Your tasks:
(a) According to the forum thread, what is the forum not, even though it can sometimes sound like it?
(b) Set down word for word the part of the forum thread that opens with the words containing "Believe it or" and closes with "if you will.".

Extract to read:
My situation might be unique, but if you have the spirit of adventure to look for a place away from an expat Mecca you will open yourself to experience you of which you may never have dreamed.

I just wanted to hint at it might be worthwhile to look beyond expat concentrations. I'm not even sure this is appropriate on this forum so I'll cut it off here.


----------



## FHBOY

gudgrief said:


> There is absolutely nothing wrong with the Chapala/Ajijic area.
> 
> I just wanted to hint at it might be worthwhile to look beyond expat concentrations. I'm not even sure this is appropriate on this forum so I'll cut it off here.


Believe it or not, this Froum is not the Lake Chapala Chamber of Commerce, although sometimes it can sound like it. Moving beyond expat centers for some is too much, too soon and too fast. That only makes people different. For us, I think of we did the "native" route, we'd end up going back NOB - it is too much of a change, a shock, if you will.

Your experience in Zacatecas was exactly our experience in Ajijic. We came, we experienced and was said we didn't want to look further, it had everything we think we could want. I've read so much about other places, heard so many people ask, "Why did you stop looking?" Why? because we found what we were looking for: climate, proximity to Int'l Airport, large integrated (more than like PV or resort towns) community, slower quieter pace, five hours to the ocean. If we spent more time, looking at more places would we have found another spot like this...maybe, but why spend the time looking when you feel you have found your place. For us it is Lakeside - for others it is Guad, or SMA or Zacatecas, or DF.

Supplied data:
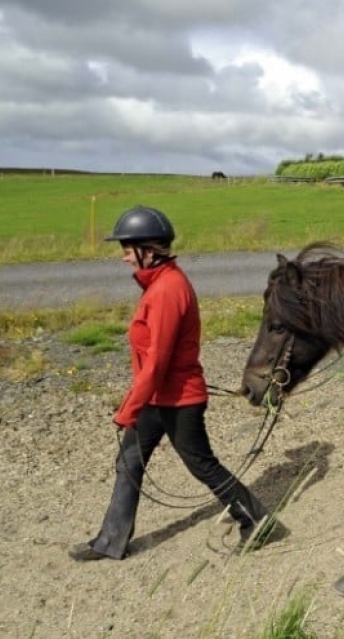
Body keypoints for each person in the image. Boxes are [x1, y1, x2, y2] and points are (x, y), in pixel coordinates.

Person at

Completed exercise:
(a) The Lake Chapala Chamber of Commerce.

(b)
Believe it or not, this Froum is not the Lake Chapala Chamber of Commerce, although sometimes it can sound like it. Moving beyond expat centers for some is too much, too soon and too fast. That only makes people different. For us, I think of we did the "native" route, we'd end up going back NOB - it is too much of a change, a shock, if you will.